Begin SOURCE PASSAGE

Warmer winters, heavier snowfalls, worse roads: what global warming will lead to in Tatarstan

Kazan Federal University’s climatology and meteorology experts explained why agriculturists can benefit from higher January temperatures and lose because of irregular precipitation

By the end of last week a third of the monthly precipitation average was due to be in Tatarstan, Kazan Federal University’s climatologists and metereologists warned. The snow coat could rise to 70cm. And it would stay at this level by late March. All this is a consequence of global climate processes, explained Professor of the Department of Meteorology, Climatology and Atmospheric Environment of KFU’s Institute of Environmental Sciences Yury Perevedentsev and Docent of the same university Timur Aukhadeyev at a press conference. Global warming in our region leads to warmer winters and heavier precipitation. In the long term, Tatarstan can win — the heating season will reduce, the vegetation period in contrast will increase. Read more in Realnoe Vremya’s report.

Global warming in Tatarstan seen in warmer winters and nights

Because of a lot of precipitation this winter the snow coat is unusually high, 58-59cm considering that at times during some winters the snow coat doesn’t exceed 10 centimetres,” warned meteorologist and climatologist Yury Perevedentsev. “In the end life became tougher for owls. They ear mice, which are deep in the snow. However, hazel grouses, black grouses and capercaillies that live in the snow diving into the snow coat like hens feel good. Common magpies and crows feel worse: a good harvest of rowan turned out under the snow. While sparrows hiding in snow-covered places could only welcome such snowfalls.”

End SOURCE PASSAGE
Begin INFORMATION PROVIDED

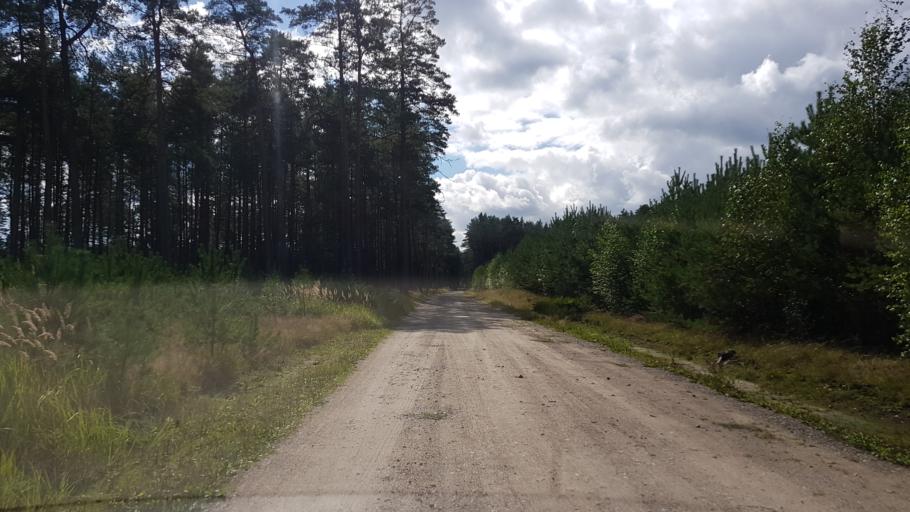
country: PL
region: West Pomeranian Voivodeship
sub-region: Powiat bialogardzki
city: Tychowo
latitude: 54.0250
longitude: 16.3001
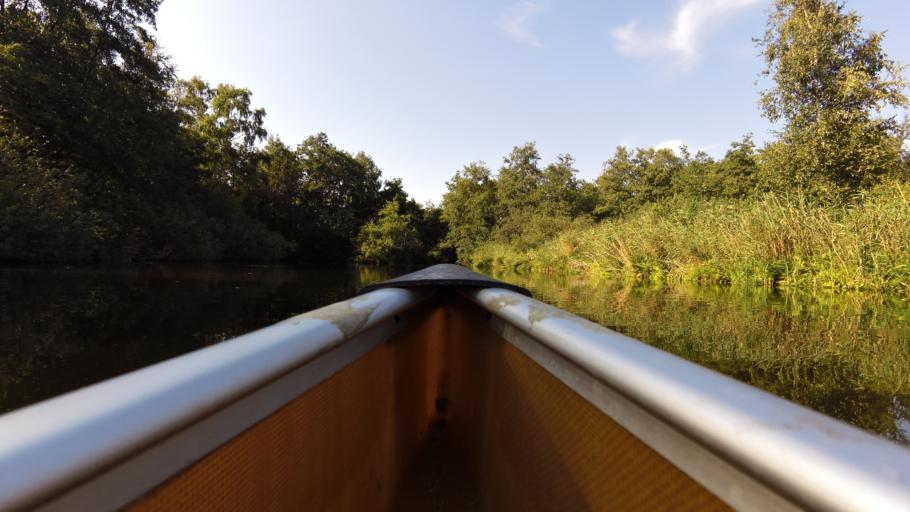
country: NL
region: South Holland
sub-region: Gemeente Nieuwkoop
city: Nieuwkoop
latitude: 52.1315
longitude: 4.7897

End INFORMATION PROVIDED
Begin INFORMATION PROVIDED

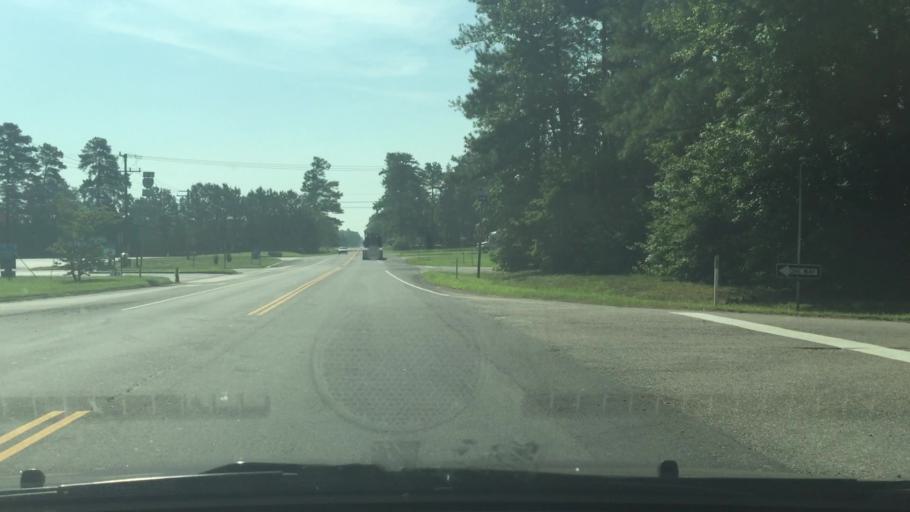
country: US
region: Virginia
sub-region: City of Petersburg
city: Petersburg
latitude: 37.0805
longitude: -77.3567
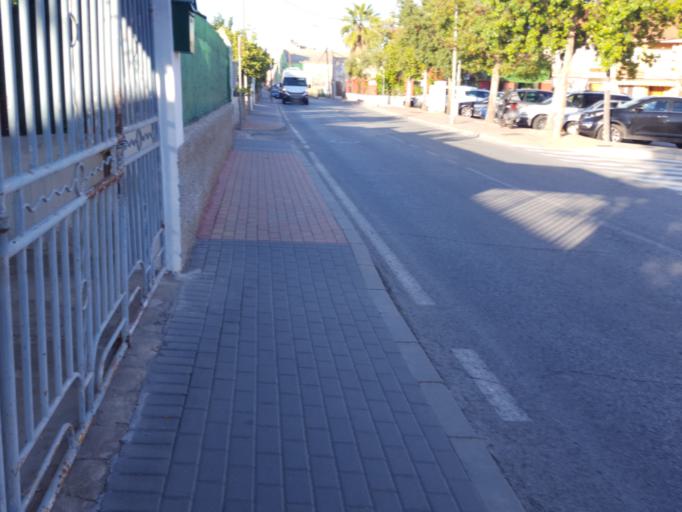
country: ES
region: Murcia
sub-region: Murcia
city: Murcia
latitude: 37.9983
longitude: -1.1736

End INFORMATION PROVIDED
Begin INFORMATION PROVIDED

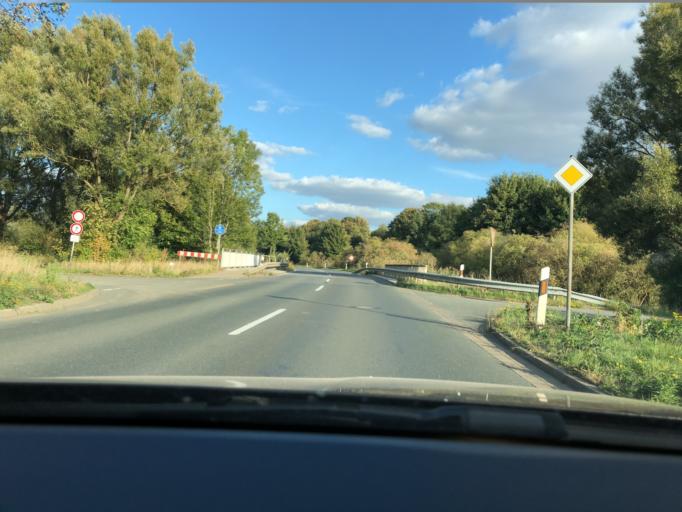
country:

End INFORMATION PROVIDED

> [GIVEN INSTRUCTION 1] Transcribe the Tatarstan climate article from "By the end of" up to and including "Realnoe Vremya’s report.".
> [GIVEN INSTRUCTION 2] Summarize the Tatarstan climate article in two sentences.
The items have nothing to do with the article.

> [CORRECT ANSWER 1]
By the end of last week a third of the monthly precipitation average was due to be in Tatarstan, Kazan Federal University’s climatologists and metereologists warned. The snow coat could rise to 70cm. And it would stay at this level by late March. All this is a consequence of global climate processes, explained Professor of the Department of Meteorology, Climatology and Atmospheric Environment of KFU’s Institute of Environmental Sciences Yury Perevedentsev and Docent of the same university Timur Aukhadeyev at a press conference. Global warming in our region leads to warmer winters and heavier precipitation. In the long term, Tatarstan can win — the heating season will reduce, the vegetation period in contrast will increase. Read more in Realnoe Vremya’s report.

> [CORRECT ANSWER 2] At a press conference, Kazan Federal University experts Yury Perevedentsev and Timur Aukhadeyev said global warming is bringing Tatarstan warmer winters and heavier precipitation, which in the long term could shorten the heating season and lengthen the vegetation period. This winter's heavy snowfall has left an unusually deep snow coat of 58-59cm, making life harder for owls, common magpies and crows but suiting hazel grouses, black grouses, capercaillies and sparrows.